Day 28/29: Hiker Heaven, Mile 454.5
Twenty-five plus miles today. Probably walked a marathon. But we wanted to get to Hiker Heaven and we did. We HAULED. Got the twenty-five in before four. Heyo. And yes, I am feeling it. So I am going to zero here in this wonderful, amazing place.
We were supposed to get up at 4am, but didn’t get vertical until 5. We descended over the desert, which was covered in mist and saw the sunrise. It was so pretty. Even though it is hot and dry, the desert really can be beautiful. Between all the tarantulas and rattlesnakes that I still have not seen. We crushed out nine miles in under three hours and got to the Acton KOA to see Coppertone there! We got some of his delicious rootbeer floats and cinnamon rolls. He always has cinnamon rolls, I love it. There is just so much to love about this trail. This narrow, 2,650 mile long sandy thing. The community it has created and the adventure it provides is unbeatable. You can hurt, a lot, but your brain tells your body to press on, and somehow you can. You can overrule the pain and get to the next amazing thing.
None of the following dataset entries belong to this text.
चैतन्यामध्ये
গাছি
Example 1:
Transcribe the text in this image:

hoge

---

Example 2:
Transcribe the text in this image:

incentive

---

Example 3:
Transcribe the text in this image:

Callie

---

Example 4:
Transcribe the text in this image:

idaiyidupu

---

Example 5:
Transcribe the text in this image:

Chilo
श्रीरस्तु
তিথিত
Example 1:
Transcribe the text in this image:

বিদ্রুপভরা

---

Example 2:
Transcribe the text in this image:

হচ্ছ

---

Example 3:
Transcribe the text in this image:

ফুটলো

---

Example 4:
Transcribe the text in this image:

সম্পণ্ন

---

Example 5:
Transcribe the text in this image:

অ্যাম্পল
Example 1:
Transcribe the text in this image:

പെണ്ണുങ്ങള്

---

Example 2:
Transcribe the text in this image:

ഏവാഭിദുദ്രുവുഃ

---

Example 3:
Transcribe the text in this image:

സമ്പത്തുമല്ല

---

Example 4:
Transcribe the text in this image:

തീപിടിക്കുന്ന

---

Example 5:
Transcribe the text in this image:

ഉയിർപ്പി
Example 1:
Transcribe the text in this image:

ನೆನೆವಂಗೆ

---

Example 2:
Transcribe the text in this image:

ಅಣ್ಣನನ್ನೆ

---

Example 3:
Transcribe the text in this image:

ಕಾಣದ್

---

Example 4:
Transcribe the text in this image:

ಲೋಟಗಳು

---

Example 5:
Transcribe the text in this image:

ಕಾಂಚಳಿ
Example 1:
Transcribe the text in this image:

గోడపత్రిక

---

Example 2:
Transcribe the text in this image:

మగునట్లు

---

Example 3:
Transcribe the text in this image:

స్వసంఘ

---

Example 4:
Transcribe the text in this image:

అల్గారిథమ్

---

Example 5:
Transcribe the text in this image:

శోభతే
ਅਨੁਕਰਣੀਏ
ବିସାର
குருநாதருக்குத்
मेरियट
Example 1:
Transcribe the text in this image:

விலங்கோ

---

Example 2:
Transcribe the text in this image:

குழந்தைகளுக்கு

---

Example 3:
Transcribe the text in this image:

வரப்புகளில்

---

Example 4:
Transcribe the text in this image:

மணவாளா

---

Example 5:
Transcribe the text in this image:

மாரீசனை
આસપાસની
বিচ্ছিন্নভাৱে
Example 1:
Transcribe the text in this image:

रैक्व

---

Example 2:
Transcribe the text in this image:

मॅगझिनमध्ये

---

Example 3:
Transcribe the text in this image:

Our conscience is so powerful out here and I don’t think we would get very far without it.
I did a lot of what I am going to call “roller coaster walking”. Where I kinda lose control of my feet and they just go, a but out of control. It happens a lot on the downhill and I have to reel myself in so I don’t hurt my knees. It didn’t help that the trail was also like a roller coaster: lots of really, steep, short downhill sections immediately followed by steep uphills. It was kinda fun to walk but I had to keep reminding myself to stay in control.
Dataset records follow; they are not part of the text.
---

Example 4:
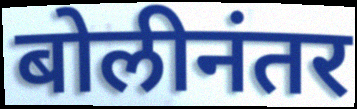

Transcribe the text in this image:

बोलीनंतर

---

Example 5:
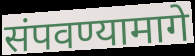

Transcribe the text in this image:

संपवण्यामागे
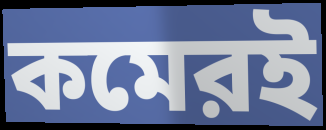
কমেরই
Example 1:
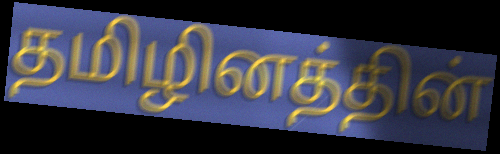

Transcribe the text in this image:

தமிழினத்தின்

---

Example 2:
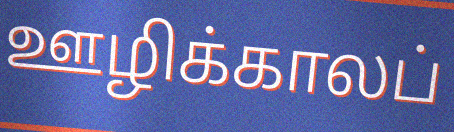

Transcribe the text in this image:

ஊழிக்காலப்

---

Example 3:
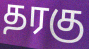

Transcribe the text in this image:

தரகு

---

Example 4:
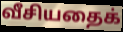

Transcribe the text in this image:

வீசியதைக்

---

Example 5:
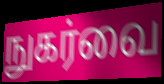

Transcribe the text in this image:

நுகர்வை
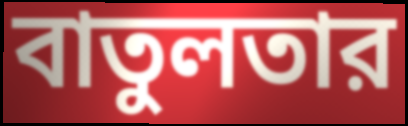
বাতুলতার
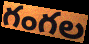
గంగల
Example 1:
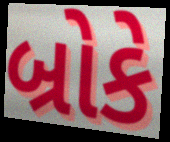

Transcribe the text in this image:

બ્રોકે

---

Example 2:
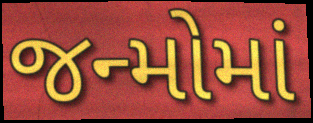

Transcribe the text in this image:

જન્મોમાં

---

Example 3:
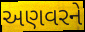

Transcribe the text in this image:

અણવરને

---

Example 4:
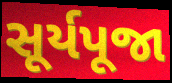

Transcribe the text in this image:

સૂર્યપૂજા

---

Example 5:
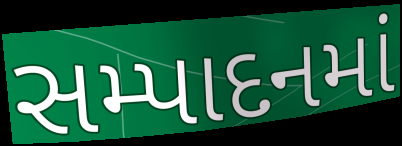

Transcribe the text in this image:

સમ્પાદનમાં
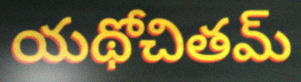
యథోచితమ్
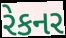
રેકનર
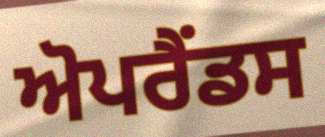
ਅੋਪਰੈਂਡਸ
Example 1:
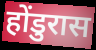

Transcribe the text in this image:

होंडुरास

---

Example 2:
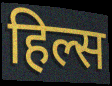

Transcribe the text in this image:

हिल्स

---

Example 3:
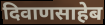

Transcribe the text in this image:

दिवाणसाहेब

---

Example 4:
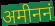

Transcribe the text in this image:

अमीननं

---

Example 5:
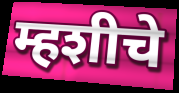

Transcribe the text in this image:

म्हशीचे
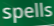
spells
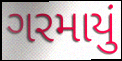
ગરમાયું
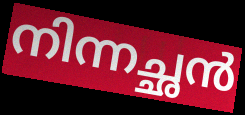
നിന്നച്ഛൻ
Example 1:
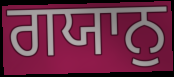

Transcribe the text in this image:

ਗਯਾਨੁ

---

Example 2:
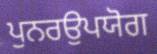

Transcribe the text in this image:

ਪੁਨਰਉਪਯੋਗ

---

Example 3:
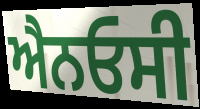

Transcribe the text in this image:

ਐਨਓਸੀ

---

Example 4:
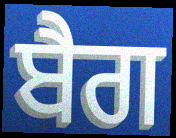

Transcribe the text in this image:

ਬੈਗ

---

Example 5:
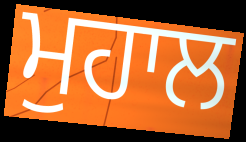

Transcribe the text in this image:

ਮੁਹਾਲ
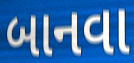
બાનવા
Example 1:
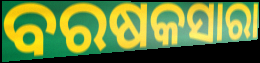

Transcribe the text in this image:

ବରଷକସାରା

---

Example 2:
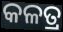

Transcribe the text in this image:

କଳତ୍ର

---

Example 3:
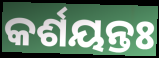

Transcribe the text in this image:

କର୍ଶୟନ୍ତଃ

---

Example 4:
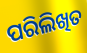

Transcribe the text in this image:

ପରିଲିଖିତ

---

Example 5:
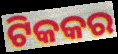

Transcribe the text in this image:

ଟିକକର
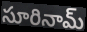
సూరినామ్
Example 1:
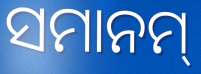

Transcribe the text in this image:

ସମାନମ୍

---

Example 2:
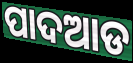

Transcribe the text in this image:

ପାଦଆଡ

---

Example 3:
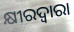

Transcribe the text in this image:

କ୍ଷୀରଦ୍ଵାରା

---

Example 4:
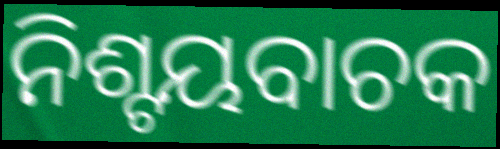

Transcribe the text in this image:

ନିଶ୍ଟୟବାଚକ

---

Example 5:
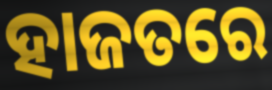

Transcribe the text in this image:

ହାଜତରେ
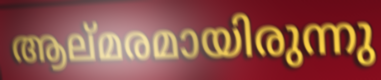
ആല്മരമായിരുന്നു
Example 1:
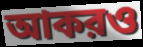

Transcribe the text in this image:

আকরও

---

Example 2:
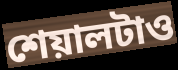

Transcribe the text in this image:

শেয়ালটাও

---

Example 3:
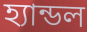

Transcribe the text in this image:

হ্যান্ডল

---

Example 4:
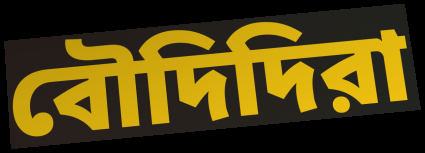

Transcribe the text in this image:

বৌদিদিরা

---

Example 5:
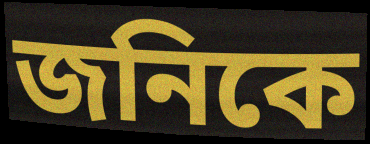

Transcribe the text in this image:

জনিকে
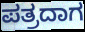
ಪತ್ರದಾಗ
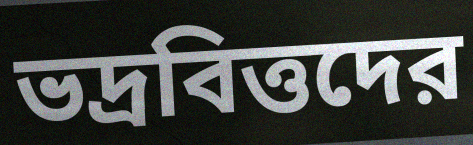
ভদ্রবিত্তদের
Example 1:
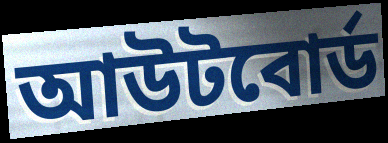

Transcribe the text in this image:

আউটবোর্ড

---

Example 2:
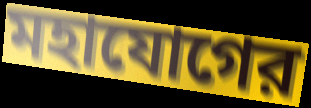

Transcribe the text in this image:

মহাযোগের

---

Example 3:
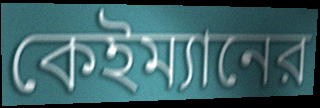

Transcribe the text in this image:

কেইম্যানের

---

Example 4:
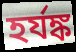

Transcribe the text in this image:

হর্যঙ্ক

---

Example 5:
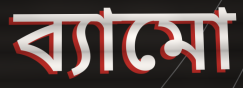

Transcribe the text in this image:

ব্যামো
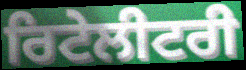
ਰਿਟੇਲੀਟਰੀ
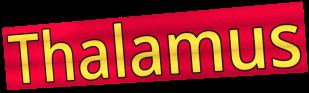
Thalamus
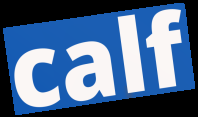
calf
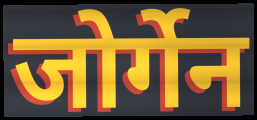
जोर्गेन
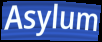
Asylum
After the magic we did the last ten miles to Agua Dulce. My left tendon on the front of my ankle decided to cause me a lot of pain, but like I said, your brain says ignore the pain and keep moving so your body does. This was a sweet section and I was still able to appreciate it through the pain I was ignoring. We crossed under highway 14, and I mean WAY under highway 14. You could see the end of the tunnel but not a hand in front of your face it got so dark. Super trippy. And when we emerged, we were surrounded by these crazy rock formations. Unlike anything we had passed.
We got to town and this pick-up truck was dropping off a bunch of hikers in town. It was the Hiker Heaven truck! And I saw some of the people I had hiked with! Not my tramily, but others. I thought everyone would be so far ahead. Goodbyes are the worst and reunions are the best. So awesome to see Moonburn, Curiosity, and Jill. They were headed back to the trail, but I got to Hiker Heaven and gotta see more people! Blis and Black Swan were there, and so many other people. I read their registery and Pony Express and fam had left the DAY BEFORE! Registeries are so fun cause you get to see how far ahead your friends are and who you might catch up too. I want to catch them so bad, but the people I have been hiking with are great but they are so close but my ankle hurts… I am torn. I can’t believe they are only a day ahead. But I guess when you walk 85 miles in four days, you catch up.
But ok, Hiker Heaven. Oh my god. What is this place? Donna and her husband have been hosting us dirtbags for twenty years and have this system DOWN. Laundry, internet tent (where I have been for way too long writing this blog), sewing tent, and we get their entire back yard to sleep in. They drive us into town every hour and have awesome hiker boxes. I can’t believe this place is real. You hear about this place before you even start the trail and then you actually get here and it is more than you could ever imagine. There is an entire kitchen for us to use and all of us just sprawl on their back porch. They are so hospitable and giving. I slept like a baby and am going to zero here to rest my ankle. Casa de Luna is next and then Tehachapi! Getting close to the Sierras…it’s gonna be interesting.